### Extracted text:
*** Begin section ***

To accomplish this, the Dragonfly robotic helicopter will take advantage of Titan’s low gravity and dense atmosphere to fly between different points of interest on Titan’s surface, which are several kilometers apart. This allows Dragonfly to move its entire suite of instruments to a new site when the old one has been fully explored, and provides access to samples in settings with a diversity of geological histories.

At each site, the Drill for the Acquisition of Complex Organic Materials (DrACO) will drill samples smaller than one gram away from the surface and deliver them inside the main body of the lander, to a location called the “attic”, which houses the DraMS instrument. There, they will be irradiated by an onboard laser or vaporized in an oven to be measured by DraMS. A mass spectrometer is an instrument that analyzes the various chemical components of a sample, separating these components into their basic molecules and passing them through sensors to identify them.

“DraMS is designed to look at the organic molecules that might be present on Titan, their composition, and their distribution in different surface environments,” Trainer says. Organic molecules contain carbon and are used by all known life forms. They are of interest for understanding the formation of life because they can be created by living or non-living processes.

*** End section ***

### Extracted information:
*** Begin section ***

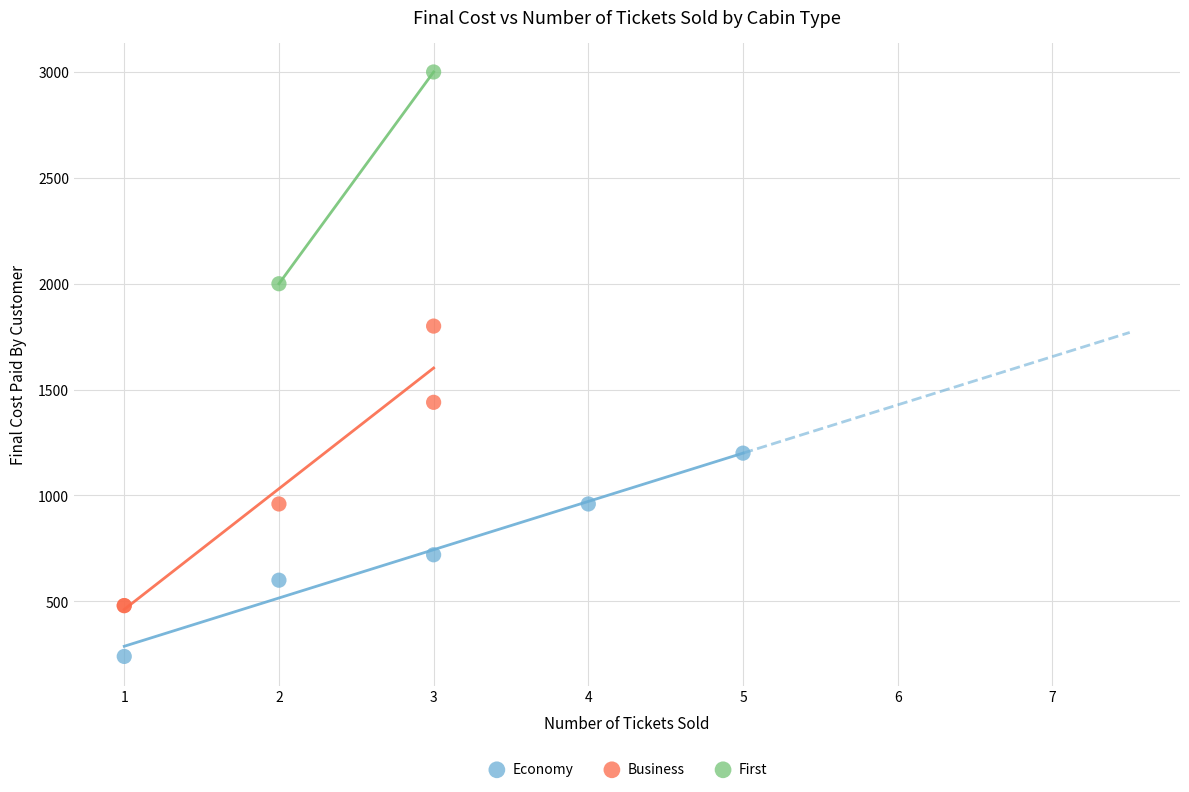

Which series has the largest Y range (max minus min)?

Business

*** End section ***
*** Begin section ***

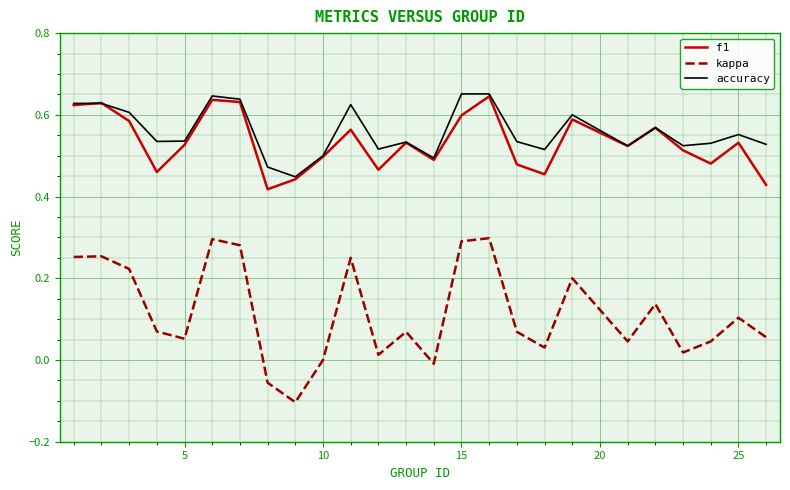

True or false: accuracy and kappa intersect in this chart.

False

*** End section ***

### Tasks:
[a] Condense the paragraph of the Dragonfly excerpt that begins "At each site, the Drill" into a shorter version that keeps its main facts.
[b] Print the part of the Dragonfly excerpt between "To accomplish this, the" and "of geological histories.", inclusive.

### Solutions in order:
[a] At each site, the Drill for the Acquisition of Complex Organic Materials (DrACO) will take samples of less than one gram from the surface. It will deliver them to the "attic," a location inside the lander's main body that houses the DraMS instrument. There the samples will be irradiated by a laser or vaporized in an oven so that DraMS can measure them. DraMS is a mass spectrometer, an instrument that analyzes a sample's chemical components. It separates them into basic molecules and passes them through sensors that identify them.

[b]
To accomplish this, the Dragonfly robotic helicopter will take advantage of Titan’s low gravity and dense atmosphere to fly between different points of interest on Titan’s surface, which are several kilometers apart. This allows Dragonfly to move its entire suite of instruments to a new site when the old one has been fully explored, and provides access to samples in settings with a diversity of geological histories.